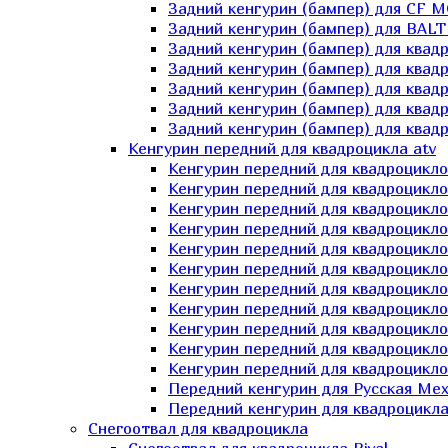
Задний кенгурин (бампер) для СF 
Задний кенгурин (бампер) для BA
Задний кенгурин (бампер) для квад
Задний кенгурин (бампер) для квад
Задний кенгурин (бампер) для квадр
Задний кенгурин (бампер) для квад
Задний кенгурин (бампер) для квад
Кенгурин передний для квадроцикла atv
Кенгурин передний для квадроцикло
Кенгурин передний для квадроцикл
Кенгурин передний для квадроцикло
Кенгурин передний для квадроцик
Кенгурин передний для квадроцикл
Кенгурин передний для квадроцикло
Кенгурин передний для квадроциклов
Кенгурин передний для квадроцикло
Кенгурин передний для квадроцикло
Кенгурин передний для квадроцикл
Кенгурин передний для квадроцикл
Передний кенгурин для Русская М
Передний кенгурин для квадроцикла 
Снегоотвал для квадроцикла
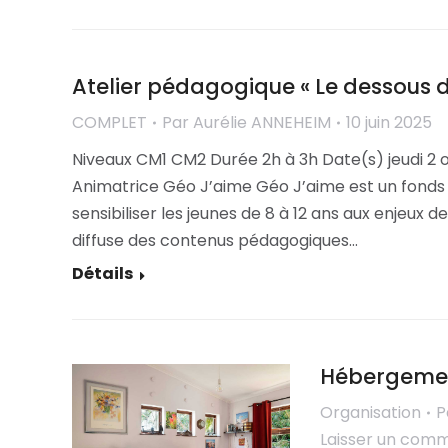
Atelier pédagogique « Le dessous d
COMPLET
Par
Aurélie ANNEHEIM
10 juin 2025
Niveaux CM1 CM2 Durée 2h à 3h Date(s) jeudi 2
Animatrice Géo J’aime Géo J’aime est un fonds d
sensibiliser les jeunes de 8 à 12 ans aux enjeux 
diffuse des contenus pédagogiques…
Détails
Hébergemen
Organisation
P
Laisser un com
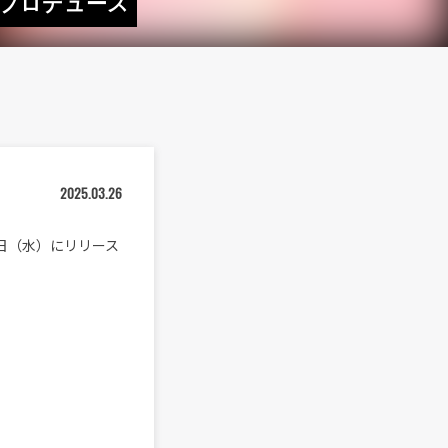
ンドプロデュース
2025.03.26
月26日（水）にリリース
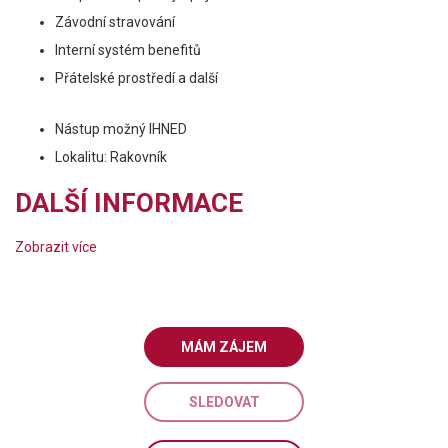
Závodní stravování
Interní systém benefitů
Přátelské prostředí a další
Nástup možný IHNED
Lokalitu: Rakovník
DALŠÍ INFORMACE
Zobrazit více
MÁM ZÁJEM
SLEDOVAT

##########

> _ABOUT THIS EXERCISE_:
The entries are to be restated word for word, and no picture should appear in the copy.

> _TASK RESULT_:
Задний кенгурин (бампер) для СF 
Задний кенгурин (бампер) для BA
Задний кенгурин (бампер) для квад
Задний кенгурин (бампер) для квад
Задний кенгурин (бампер) для квадр
Задний кенгурин (бампер) для квад
Задний кенгурин (бампер) для квад
Кенгурин передний для квадроцикла atv
Кенгурин передний для квадроцикло
Кенгурин передний для квадроцикл
Кенгурин передний для квадроцикло
Кенгурин передний для квадроцик
Кенгурин передний для квадроцикл
Кенгурин передний для квадроцикло
Кенгурин передний для квадроциклов
Кенгурин передний для квадроцикло
Кенгурин передний для квадроцикло
Кенгурин передний для квадроцикл
Кенгурин передний для квадроцикл
Передний кенгурин для Русская М
Передний кенгурин для квадроцикла 
Снегоотвал для квадроцикла
Atelier pédagogique « Le dessous d
COMPLET
Par
Aurélie ANNEHEIM
10 juin 2025
Niveaux CM1 CM2 Durée 2h à 3h Date(s) jeudi 2
Animatrice Géo J’aime Géo J’aime est un fonds d
sensibiliser les jeunes de 8 à 12 ans aux enjeux 
diffuse des contenus pédagogiques…
Détails
Hébergemen
Organisation
P
Laisser un com
ンドプロデュース
2025.03.26
月26日（水）にリリース
Závodní stravování
Interní systém benefitů
Přátelské prostředí a další
Nástup možný IHNED
Lokalitu: Rakovník
DALŠÍ INFORMACE
Zobrazit více
MÁM ZÁJEM
SLEDOVAT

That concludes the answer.